- Text:
SolarEdge's Storedge, officially launched at Intersolar Europe and compatible with Tesla's Powerwall (pictured) is now available internationally. Image: SolarEdge.

SolarEdge's Tesla-compatible inverter available internationally

13 January 2016: Israel-headquartered smart inverter manufacturer SolarEdge Technologies’ inverter-based storage solution StorEdge is now available internationally in Australia, Europe, South Africa, and the US.

StorEdge, which is DC-coupled and compatible with Tesla’s Powerwall home battery, helps residents to reduce electricity bills, by storing excess solar energy and using this energy for self-consumption and backup purposes.

SolarEdge’s product can also be used for time-of-use management to avoid high rates of electricity use from the grid at peak times. The StorEdge is based on a single inverter, which can manage and monitor solar energy generation, consumption and storage. SolarEdge has already installed some of it StorEdge systems in select locations globally during 2015.

Launching the product at Intersolar Europe in May 2015, SolarEdge said the solution was suited to markets where the falling away of subsidies for solar output has led to households saving money on bills by using their own PV-generated power rather than receiving payments under a feed-in tariff (FiT).

By Tom Kenning.

AES completes 10MW Netherlands ancillary services project

13 January 2016: AES announced this week that it has completed work on a 10MW energy storage array in the Netherlands which will serve the grid-balancing ancillary services market on a commercial basis.

Using AES’ Advancion 4 energy storage solution, the array will provide 20MW of battery-based flexible resource to the European Common Market as well as to Holland’s grid. The system enables the flexible dispatch of existing generation assets as well as aiding the integration of renewables.

The system has been delivered to Holland’s transmission system operator TenneT. It will provide Primary Control Reserve (PCR), matching supply and demand on the local grid by using power stored in its batteries to respond quickly to grid imbalances. PCR is known by a number of other terms, such as frequency regulation, in the US and elsewhere.

The Netherlands array was the first large-scale project in Europe AES signed up to work on; however, in the interim between that announcement and this week’s connection of the system, the company finished a project in County Antrim, Northern Ireland, which is the same size.

In related news, AES recently signed a supply contract with lithium battery maker LG Chem for 1GWh of batteries, which analyst Dean Frankel at Lux Research said could be worth an estimated US$300 million.

- Record excerpts:
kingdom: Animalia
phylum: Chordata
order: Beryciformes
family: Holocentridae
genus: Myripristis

- Instructions to follow: Reproduce word for word the passage of the energy storage news text above that begins with the words "SolarEdge's Storedge, officially" and ends with "internationally. Image: SolarEdge.".

- Response area:
SolarEdge's Storedge, officially launched at Intersolar Europe and compatible with Tesla's Powerwall (pictured) is now available internationally. Image: SolarEdge.